Consigna A: Resume en menos palabras el párrafo del fragmento que empieza con "La llegada de Nanda Grey" y conserva sus datos principales.

La llegada de Nanda Grey, una joven alimentada del nada disimulado rastro biográfico de su creadora, a un convento católico, es el comienzo de un periplo que, con paso sigiloso pero determinado, significará la quiebra de todo el andamiaje doctrinal. A modo de educación marcial, las paredes de ese centro se convertirán en lúgubres celdas donde la devoción será entendida como un ejercicio de genuflexión eterno, convirtiendo los retratos de santos y las lecturas sagradas en un constante fustigamiento decidido a silenciar cualquier signo de independencia intelectual y moral.

Asumiendo la importancia que para un texto de esta índole supone aunar forma y fondo, su narración se desliza como si de la reproducción de un secreto de confesión se tratase que, expresado con pulcro y asceta realismo costumbrista, condición compartida por ejemplo con Edith Wharton o Barbara Pym, resquebraja la vocación mística, o por ser más exactos, la representación que de ella hacen dictadoras embozadas en hábitos.

Serán las amistades, las lecturas o la propia revelación cotidiana quienes se comporten como ese “diablo” encargado de iluminar y servir nuevos puntos de vista a quien todavía está en una primera etapa de florecimiento vital. Un escenario en construcción que paulatinamente irá acumulando episodios destinados a cuestionar aquellas rectas enseñanzas de comportamiento reproducidas entre cruces y mantenidas a salvo por la inoculación de la culpa.

Sección de datos:
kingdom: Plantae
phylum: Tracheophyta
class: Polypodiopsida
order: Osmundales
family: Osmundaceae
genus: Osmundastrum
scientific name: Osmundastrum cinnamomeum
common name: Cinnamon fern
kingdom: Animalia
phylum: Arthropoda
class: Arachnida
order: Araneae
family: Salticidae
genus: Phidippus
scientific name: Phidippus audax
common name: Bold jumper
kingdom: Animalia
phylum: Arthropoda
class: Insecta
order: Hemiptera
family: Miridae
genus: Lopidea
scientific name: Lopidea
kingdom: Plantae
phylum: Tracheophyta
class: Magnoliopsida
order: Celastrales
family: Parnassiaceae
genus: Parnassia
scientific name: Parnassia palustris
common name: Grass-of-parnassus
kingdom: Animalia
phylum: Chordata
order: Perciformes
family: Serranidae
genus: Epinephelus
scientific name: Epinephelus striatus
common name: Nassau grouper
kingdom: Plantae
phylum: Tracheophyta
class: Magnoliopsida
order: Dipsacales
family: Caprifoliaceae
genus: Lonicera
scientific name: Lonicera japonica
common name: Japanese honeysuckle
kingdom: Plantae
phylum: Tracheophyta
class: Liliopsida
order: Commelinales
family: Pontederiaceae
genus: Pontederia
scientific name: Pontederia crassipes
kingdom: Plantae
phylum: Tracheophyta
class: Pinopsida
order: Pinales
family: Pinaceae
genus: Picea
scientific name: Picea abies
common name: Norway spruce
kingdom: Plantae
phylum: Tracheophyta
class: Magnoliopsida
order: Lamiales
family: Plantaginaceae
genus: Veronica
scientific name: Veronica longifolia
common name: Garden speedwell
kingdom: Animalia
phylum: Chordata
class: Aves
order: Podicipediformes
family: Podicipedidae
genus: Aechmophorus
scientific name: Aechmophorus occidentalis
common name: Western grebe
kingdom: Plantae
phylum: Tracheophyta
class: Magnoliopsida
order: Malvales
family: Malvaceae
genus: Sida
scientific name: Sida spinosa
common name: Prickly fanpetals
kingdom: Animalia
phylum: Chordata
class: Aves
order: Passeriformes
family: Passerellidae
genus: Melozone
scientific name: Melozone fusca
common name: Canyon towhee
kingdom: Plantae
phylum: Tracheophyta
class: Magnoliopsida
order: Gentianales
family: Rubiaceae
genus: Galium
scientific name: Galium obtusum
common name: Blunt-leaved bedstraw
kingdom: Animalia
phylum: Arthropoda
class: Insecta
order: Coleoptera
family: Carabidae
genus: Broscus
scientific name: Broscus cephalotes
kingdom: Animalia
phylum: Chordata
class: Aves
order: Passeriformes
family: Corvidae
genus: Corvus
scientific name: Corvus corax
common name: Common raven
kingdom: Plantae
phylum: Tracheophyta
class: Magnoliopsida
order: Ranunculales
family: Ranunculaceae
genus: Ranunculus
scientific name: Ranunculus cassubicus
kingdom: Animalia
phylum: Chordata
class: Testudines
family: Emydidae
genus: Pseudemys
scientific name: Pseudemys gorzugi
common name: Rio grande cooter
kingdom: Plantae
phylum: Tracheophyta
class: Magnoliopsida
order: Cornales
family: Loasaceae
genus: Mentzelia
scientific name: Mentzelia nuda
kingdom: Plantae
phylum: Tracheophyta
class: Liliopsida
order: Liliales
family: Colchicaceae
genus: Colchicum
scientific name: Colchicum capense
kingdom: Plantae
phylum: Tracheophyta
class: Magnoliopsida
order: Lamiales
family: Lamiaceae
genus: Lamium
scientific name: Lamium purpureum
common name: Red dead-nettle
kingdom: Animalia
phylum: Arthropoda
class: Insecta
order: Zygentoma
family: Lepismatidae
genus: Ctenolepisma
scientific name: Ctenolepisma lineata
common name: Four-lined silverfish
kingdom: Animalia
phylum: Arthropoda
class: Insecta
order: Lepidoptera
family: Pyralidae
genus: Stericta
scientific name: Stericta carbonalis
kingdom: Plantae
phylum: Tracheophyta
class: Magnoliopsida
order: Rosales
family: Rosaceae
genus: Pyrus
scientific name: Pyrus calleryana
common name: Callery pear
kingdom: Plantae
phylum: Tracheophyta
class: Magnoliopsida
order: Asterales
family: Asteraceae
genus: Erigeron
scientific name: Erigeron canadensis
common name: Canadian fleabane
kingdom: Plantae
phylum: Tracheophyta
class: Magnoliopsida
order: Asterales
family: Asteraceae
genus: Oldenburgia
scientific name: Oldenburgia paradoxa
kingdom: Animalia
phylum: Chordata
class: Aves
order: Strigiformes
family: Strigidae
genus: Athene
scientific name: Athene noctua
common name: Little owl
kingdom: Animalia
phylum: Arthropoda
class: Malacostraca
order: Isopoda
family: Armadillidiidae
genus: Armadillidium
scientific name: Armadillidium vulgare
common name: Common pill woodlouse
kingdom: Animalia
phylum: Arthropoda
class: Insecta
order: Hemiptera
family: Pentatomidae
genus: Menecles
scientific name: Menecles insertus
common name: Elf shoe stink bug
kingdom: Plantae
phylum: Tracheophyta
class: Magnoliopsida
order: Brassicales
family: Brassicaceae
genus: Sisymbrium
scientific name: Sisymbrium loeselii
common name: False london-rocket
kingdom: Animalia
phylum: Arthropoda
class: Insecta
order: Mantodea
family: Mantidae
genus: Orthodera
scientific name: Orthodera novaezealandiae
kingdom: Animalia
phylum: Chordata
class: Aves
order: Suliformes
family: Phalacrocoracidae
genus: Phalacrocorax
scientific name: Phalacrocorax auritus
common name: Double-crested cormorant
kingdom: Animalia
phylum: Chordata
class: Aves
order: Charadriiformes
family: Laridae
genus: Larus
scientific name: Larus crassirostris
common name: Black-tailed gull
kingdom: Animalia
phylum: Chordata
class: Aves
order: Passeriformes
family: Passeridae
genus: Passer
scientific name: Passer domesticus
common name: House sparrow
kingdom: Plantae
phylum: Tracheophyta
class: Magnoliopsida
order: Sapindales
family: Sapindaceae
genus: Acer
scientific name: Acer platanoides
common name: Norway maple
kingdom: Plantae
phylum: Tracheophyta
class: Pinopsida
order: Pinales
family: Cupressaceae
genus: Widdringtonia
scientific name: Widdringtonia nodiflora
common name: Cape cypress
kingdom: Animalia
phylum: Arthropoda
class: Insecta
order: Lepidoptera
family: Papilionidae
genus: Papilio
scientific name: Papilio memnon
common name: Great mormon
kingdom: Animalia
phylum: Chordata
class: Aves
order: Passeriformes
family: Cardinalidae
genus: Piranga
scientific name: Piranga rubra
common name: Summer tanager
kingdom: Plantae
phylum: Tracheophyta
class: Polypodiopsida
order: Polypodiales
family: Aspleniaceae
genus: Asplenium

Consigna B: Copia al pie de la letra las filas, desde la línea que contiene "order: Coleoptera" hasta la línea que contiene "genus: Armadillidium", ambas incluidas.

Resultado correcto A: Nanda Grey, una joven con rasgos biográficos evidentes de su creadora, llega a un convento católico. Así comienza un recorrido que, de forma sigilosa pero firme, quebrará todo el andamiaje doctrinal. El convento funciona como una educación marcial: sus paredes se vuelven celdas lúgubres y la devoción se entiende como una genuflexión eterna. Los retratos de santos y las lecturas sagradas castigan sin pausa y buscan acallar cualquier señal de independencia intelectual y moral.

Resultado correcto B:
order: Coleoptera
family: Carabidae
genus: Broscus
scientific name: Broscus cephalotes
kingdom: Animalia
phylum: Chordata
class: Aves
order: Passeriformes
family: Corvidae
genus: Corvus
scientific name: Corvus corax
common name: Common raven
kingdom: Plantae
phylum: Tracheophyta
class: Magnoliopsida
order: Ranunculales
family: Ranunculaceae
genus: Ranunculus
scientific name: Ranunculus cassubicus
kingdom: Animalia
phylum: Chordata
class: Testudines
family: Emydidae
genus: Pseudemys
scientific name: Pseudemys gorzugi
common name: Rio grande cooter
kingdom: Plantae
phylum: Tracheophyta
class: Magnoliopsida
order: Cornales
family: Loasaceae
genus: Mentzelia
scientific name: Mentzelia nuda
kingdom: Plantae
phylum: Tracheophyta
class: Liliopsida
order: Liliales
family: Colchicaceae
genus: Colchicum
scientific name: Colchicum capense
kingdom: Plantae
phylum: Tracheophyta
class: Magnoliopsida
order: Lamiales
family: Lamiaceae
genus: Lamium
scientific name: Lamium purpureum
common name: Red dead-nettle
kingdom: Animalia
phylum: Arthropoda
class: Insecta
order: Zygentoma
family: Lepismatidae
genus: Ctenolepisma
scientific name: Ctenolepisma lineata
common name: Four-lined silverfish
kingdom: Animalia
phylum: Arthropoda
class: Insecta
order: Lepidoptera
family: Pyralidae
genus: Stericta
scientific name: Stericta carbonalis
kingdom: Plantae
phylum: Tracheophyta
class: Magnoliopsida
order: Rosales
family: Rosaceae
genus: Pyrus
scientific name: Pyrus calleryana
common name: Callery pear
kingdom: Plantae
phylum: Tracheophyta
class: Magnoliopsida
order: Asterales
family: Asteraceae
genus: Erigeron
scientific name: Erigeron canadensis
common name: Canadian fleabane
kingdom: Plantae
phylum: Tracheophyta
class: Magnoliopsida
order: Asterales
family: Asteraceae
genus: Oldenburgia
scientific name: Oldenburgia paradoxa
kingdom: Animalia
phylum: Chordata
class: Aves
order: Strigiformes
family: Strigidae
genus: Athene
scientific name: Athene noctua
common name: Little owl
kingdom: Animalia
phylum: Arthropoda
class: Malacostraca
order: Isopoda
family: Armadillidiidae
genus: Armadillidium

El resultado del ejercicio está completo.